The report comes at a time of racial reckoning across the country, as some school districts have taken significant measures to address over-policing of students of color. The authors of the report are calling for an elimination of all police and police infrastructure from schools citywide. 

They said the NYPD is ill-equipped to respond to students’ social, emotional and mental health needs. New York City currently employs about 5,300 officers as NYPD school safety agents. This number has increased about 65% since 1998, when, under Mayor Rudy Guiliani, control of school safety was transferred to the NYPD. In June 2020, the Mayor announced that by June 2022, the education department would regain control over the school safety agents. 

Responding to the report, the education department emphasized the recent hiring of social workers and the addition of community schools that offer wraparound services, including mental health supports. 

“We have made important changes to drive record decreases in police interventions, arrests, suspensions, and the system-wide adoption of restorative justice practices,” said Nathaniel Styer, a spokesperson for the education department. “All students must return to healing-centered schools this fall, and we are hiring over 500 new social workers and adding over 100 more community schools to ensure every student has a caring adult to go to when in crisis.”

City officials said that overall police interventions in schools decreased 5% when comparing the first three quarters of the 2016-17 school year to the same time period in the 2019-20 school year, with arrests declining by 60%. 

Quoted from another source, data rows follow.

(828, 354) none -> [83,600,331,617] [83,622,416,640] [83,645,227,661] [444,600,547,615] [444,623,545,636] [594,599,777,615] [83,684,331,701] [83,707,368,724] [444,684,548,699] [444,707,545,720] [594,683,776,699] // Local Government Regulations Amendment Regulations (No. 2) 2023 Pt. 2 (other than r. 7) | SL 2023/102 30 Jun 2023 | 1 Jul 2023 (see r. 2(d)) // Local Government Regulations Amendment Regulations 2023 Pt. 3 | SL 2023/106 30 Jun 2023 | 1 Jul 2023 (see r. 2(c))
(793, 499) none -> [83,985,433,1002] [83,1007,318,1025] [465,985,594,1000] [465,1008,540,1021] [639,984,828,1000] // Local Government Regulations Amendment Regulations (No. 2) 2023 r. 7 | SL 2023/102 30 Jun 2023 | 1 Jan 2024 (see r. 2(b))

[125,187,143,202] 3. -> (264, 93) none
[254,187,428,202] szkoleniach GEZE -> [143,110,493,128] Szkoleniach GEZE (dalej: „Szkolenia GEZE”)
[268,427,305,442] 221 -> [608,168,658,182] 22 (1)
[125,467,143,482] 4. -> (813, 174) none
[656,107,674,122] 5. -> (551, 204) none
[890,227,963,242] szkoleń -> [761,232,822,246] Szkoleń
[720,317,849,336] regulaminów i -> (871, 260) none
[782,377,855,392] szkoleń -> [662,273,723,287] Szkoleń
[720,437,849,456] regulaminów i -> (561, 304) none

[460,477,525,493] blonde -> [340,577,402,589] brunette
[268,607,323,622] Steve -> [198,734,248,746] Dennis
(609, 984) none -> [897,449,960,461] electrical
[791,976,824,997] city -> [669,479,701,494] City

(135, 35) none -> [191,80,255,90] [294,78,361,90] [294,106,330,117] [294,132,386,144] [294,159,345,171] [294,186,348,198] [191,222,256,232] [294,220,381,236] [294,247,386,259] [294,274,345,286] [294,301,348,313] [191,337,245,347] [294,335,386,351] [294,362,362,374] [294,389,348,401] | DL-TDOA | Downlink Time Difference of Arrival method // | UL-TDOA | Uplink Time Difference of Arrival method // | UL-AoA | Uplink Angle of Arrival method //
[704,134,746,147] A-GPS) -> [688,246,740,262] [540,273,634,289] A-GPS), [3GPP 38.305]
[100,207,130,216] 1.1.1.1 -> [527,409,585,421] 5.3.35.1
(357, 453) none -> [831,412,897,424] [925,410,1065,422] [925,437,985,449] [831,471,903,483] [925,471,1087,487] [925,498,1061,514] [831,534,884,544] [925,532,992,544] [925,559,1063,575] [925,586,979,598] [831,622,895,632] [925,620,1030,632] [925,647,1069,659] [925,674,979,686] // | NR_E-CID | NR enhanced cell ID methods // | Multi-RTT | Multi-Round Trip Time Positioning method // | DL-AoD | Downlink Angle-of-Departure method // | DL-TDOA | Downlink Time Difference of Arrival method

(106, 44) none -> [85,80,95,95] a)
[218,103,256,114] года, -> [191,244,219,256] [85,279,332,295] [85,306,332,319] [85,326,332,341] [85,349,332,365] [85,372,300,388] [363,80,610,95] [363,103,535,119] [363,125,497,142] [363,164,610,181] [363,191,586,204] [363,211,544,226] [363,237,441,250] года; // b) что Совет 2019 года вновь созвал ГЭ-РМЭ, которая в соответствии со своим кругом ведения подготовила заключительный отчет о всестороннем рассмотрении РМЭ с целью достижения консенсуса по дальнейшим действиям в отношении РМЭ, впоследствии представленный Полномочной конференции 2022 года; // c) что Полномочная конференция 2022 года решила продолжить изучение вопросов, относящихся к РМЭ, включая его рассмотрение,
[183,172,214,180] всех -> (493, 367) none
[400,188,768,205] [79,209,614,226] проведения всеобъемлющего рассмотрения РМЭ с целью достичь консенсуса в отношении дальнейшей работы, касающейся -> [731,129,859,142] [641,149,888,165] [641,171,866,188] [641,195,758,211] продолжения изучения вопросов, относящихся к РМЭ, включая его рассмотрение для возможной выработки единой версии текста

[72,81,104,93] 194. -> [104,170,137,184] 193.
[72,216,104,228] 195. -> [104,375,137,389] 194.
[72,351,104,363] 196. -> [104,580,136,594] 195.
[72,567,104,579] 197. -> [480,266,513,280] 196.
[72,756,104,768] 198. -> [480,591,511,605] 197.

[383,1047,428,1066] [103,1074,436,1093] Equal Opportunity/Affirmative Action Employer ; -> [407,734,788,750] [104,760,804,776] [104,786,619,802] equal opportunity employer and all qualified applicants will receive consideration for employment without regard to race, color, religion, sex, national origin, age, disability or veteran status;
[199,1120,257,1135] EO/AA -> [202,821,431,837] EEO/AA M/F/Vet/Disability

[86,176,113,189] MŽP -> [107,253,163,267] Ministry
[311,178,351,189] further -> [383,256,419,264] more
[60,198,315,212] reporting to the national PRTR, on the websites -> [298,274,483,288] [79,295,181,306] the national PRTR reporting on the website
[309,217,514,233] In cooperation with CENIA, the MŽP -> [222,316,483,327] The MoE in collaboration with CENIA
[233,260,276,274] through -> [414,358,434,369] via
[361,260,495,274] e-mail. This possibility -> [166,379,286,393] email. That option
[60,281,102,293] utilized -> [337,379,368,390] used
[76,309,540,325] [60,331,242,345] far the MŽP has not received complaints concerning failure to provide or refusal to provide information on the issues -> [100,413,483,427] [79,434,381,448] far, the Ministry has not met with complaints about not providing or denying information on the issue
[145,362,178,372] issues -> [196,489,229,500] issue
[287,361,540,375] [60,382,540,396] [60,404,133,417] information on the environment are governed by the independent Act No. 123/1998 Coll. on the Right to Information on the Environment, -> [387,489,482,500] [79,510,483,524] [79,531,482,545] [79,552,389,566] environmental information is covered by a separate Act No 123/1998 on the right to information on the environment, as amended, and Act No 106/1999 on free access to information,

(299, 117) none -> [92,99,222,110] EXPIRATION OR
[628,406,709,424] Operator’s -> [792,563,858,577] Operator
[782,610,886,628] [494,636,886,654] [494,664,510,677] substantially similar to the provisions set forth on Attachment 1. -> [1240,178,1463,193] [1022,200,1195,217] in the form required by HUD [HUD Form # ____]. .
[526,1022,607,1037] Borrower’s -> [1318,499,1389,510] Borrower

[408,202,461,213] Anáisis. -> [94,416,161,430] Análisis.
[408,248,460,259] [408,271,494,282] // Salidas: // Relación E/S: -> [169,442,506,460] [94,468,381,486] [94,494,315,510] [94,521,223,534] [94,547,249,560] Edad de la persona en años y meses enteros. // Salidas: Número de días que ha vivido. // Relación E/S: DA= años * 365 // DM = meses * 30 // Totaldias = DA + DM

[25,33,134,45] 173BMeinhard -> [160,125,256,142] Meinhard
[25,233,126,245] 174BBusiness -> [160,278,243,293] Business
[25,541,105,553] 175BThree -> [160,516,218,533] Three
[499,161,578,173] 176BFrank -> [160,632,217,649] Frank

The report noted that before school buildings closed in March 2020, the number of “child in crisis” interventions was trending downward when compared to the two prior years, but was “nevertheless on track to surpass the 2016-17 count.”

Advocates for Children says the department should do more. Rohini Singh, one of the report’s authors, noted that there is a “misalignment of resources in that there are so many more school safety agents than social workers in schools.”

She and her colleagues recommend adding more than 2,200 social workers in order to reach the National Association of Social Workers recommended ratio of one school social worker to 250 students. Advocates for Children also recommends increased funding for healing-centered practices, which include providing staff with strategies to empathetically address challenging student behavior and advancing anti-racism through anti-bias education.  

Singh said there has been some traction for these recommendations in the City Council, which has called for $53.3 million in funding for restorative justice practices that “de-emphasize archaic forms of punishment and reinforce social emotional learning.” But Singh said she and her colleagues are hoping for more. With this year’s influx of state and federal education funding, Singh said, the city should make more long-term investments in mental health support, particularly for the students who need it most. 

Singh pointed to students in District 75, which is designed to provide highly specialized instruction for students with disabilities. Students in District 75 make up a disproportionate share of the schools where police interventions occur. Roughly one “child in crisis” intervention occurs for every 98 students in District 75, while only one intervention per 402 students occurs in schools outside of District 75, according to the report. 

“The fact that these schools are relying on NYPD to address students who are having emotional crises indicates that the DOE may well be failing to provide them with the special education supports that they are required to,” said Singh.